Yes, I found music in this period that I liked. No, none of it was by Yes. Here were some of my favorites:
Dexys Midnight Runners – Searching for the Young Soul Rebels
Talking Heads – Remain in Light
Brian Eno & David Byrne – My Life in the Bush of Ghosts
Tom Tom Club – Tom Tom Club
Grandmaster Flash & the Furious Five – The Message
Orange Juice – Rip it Up
U2 – War
Cocteau Twins – Treasure
Billy Bragg – Talking with the Taxman About Poetry
Paul Simon – Graceland
U2 – Joshua Tree
Nirvana – Nevermind
U2 – Achtung Baby
Wu Tang Clan – Enter the Wu Tang
Morrissey – Vauxhall & I
Jeff Buckley – Grace
Oasis – (What’s the Story) Morning Glory?
Wilco – Being There
Radiohead – OK Computer
Smith, Elliott – Either/Or
Manu Chao – Clandestino
Lauryn Hill – Miseducation of…
Sigur Rós – Ágætis Byrjun
Air – Virgin Suicides: Original Motion Picture Score
Le Tigre – Le Tigre
Coldplay – Parachutes
Strokes – Is This It
Wilco – Yankee Hotel Foxtrot
Gillian Welch – Time
Gorillaz – Gorillaz
Ugh, writing this list out and trying to find space for everything is difficult. That's how much enjoyable music came out of this era which I had previously written off, although there were a lot of albums that I sort of passed over without remembering at all. There are probably twenty or thirty more albums I could add to the list. This is just what immediately comes to me. I am a pretty eclectic guy as you can see from the artists above.

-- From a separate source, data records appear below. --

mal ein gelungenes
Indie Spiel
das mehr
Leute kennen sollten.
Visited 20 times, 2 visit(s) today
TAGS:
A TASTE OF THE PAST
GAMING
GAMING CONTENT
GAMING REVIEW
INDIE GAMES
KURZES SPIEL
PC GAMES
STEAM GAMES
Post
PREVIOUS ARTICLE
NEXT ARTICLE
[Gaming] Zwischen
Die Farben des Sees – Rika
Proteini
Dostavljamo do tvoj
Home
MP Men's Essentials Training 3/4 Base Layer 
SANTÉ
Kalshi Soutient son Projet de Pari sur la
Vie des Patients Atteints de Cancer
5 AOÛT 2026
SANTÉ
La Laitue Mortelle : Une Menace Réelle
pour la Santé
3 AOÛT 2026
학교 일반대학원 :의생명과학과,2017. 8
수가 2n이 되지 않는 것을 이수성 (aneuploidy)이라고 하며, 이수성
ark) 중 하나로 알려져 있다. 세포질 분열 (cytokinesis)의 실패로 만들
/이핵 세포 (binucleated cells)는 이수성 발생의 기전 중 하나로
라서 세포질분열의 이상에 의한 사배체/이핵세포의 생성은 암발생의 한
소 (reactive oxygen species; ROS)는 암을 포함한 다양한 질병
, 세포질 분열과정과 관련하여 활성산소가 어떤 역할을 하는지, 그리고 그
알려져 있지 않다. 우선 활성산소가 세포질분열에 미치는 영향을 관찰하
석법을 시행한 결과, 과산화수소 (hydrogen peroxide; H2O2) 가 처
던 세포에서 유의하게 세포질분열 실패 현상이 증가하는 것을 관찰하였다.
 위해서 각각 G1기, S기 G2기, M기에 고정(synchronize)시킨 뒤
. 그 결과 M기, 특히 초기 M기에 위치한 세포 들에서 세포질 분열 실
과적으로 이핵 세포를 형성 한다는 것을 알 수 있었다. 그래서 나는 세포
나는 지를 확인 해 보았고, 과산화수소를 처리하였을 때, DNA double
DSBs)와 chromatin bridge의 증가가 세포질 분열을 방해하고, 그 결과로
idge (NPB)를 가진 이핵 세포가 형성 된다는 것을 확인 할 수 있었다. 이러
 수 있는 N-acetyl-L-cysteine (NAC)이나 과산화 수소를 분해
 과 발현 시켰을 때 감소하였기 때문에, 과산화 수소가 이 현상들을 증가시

Were there any albums that I didn't think belonged? Sure. There were plenty of them. A hundred or so probably could have been cut out from this period and the spots given to music from before 1980. I still have a lingering feeling, though unsupported, that the fifties could have used more love from the critics. On the whole there were too many electronic albums on the list. Each time one came on I had a Pavlovian reaction, the taste of an overpriced martini suddenly filling my mouth. There is plenty of good electronic music out there, the genre has really evolved from just being dance music in the past couple of years, but the albums the editors chose all blend together. I also would not have put Britney Spears, Limp Bizkit, or A Grand Don’t Come for Free by Streets. Those are the only ones I can recall by name right now.

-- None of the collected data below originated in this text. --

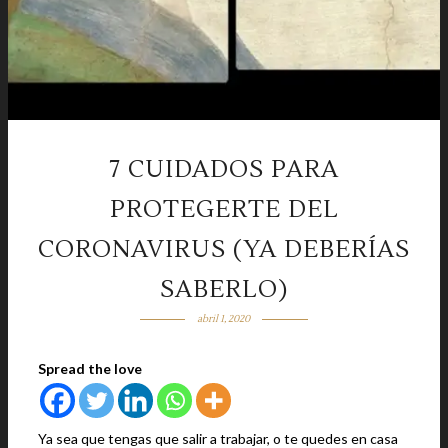
7 CUIDADOS PARA
PROTEGERTE DEL
CORONAVIRUS (YA DEBERÍAS
SABERLO)
abril 1, 2020
Spread the love
Ya sea que tengas que salir a trabajar, o te quedes en casa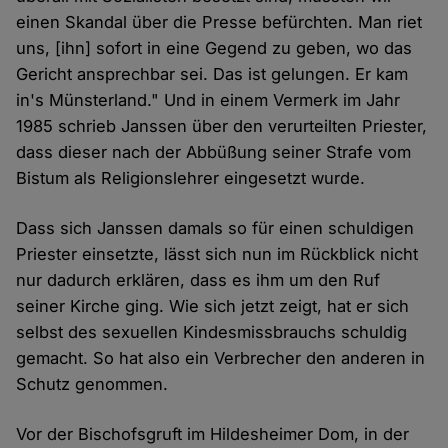
einen Skandal über die Presse befürchten. Man riet
uns, [ihn] sofort in eine Gegend zu geben, wo das
Gericht ansprechbar sei. Das ist gelungen. Er kam
in's Münsterland." Und in einem Vermerk im Jahr
1985 schrieb Janssen über den verurteilten Priester,
dass dieser nach der Abbüßung seiner Strafe vom
Bistum als Religionslehrer eingesetzt wurde.
Dass sich Janssen damals so für einen schuldigen
Priester einsetzte, lässt sich nun im Rückblick nicht
nur dadurch erklären, dass es ihm um den Ruf
seiner Kirche ging. Wie sich jetzt zeigt, hat er sich
selbst des sexuellen Kindesmissbrauchs schuldig
gemacht. So hat also ein Verbrecher den anderen in
Schutz genommen.
Vor der Bischofsgruft im Hildesheimer Dom, in der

A few acts from this period could have been added and I am sure in future editions of the book (there is already a second edition with Ys by Joanna Newsom in it) they will find a way in. Besides her and the above mentioned Blackalicious, some possible inclusions are: Philip Glass (if the Virgin Suicides soundtrack can make it, why not one of the ones he wrote?), Rilo Kiley, Sufjan Stevens, Ratatat, Of Montreal, and Dr. Dog. Yes, the list is biased in favor of recent artists, but only because I know these are missing and I have listened to them. I can't think of anyone from the 1980s who deserves to be on the list or a missing album, since my knowledge of the period has largely come from the list itself.
Well, now I need a new project. Perhaps finding a job?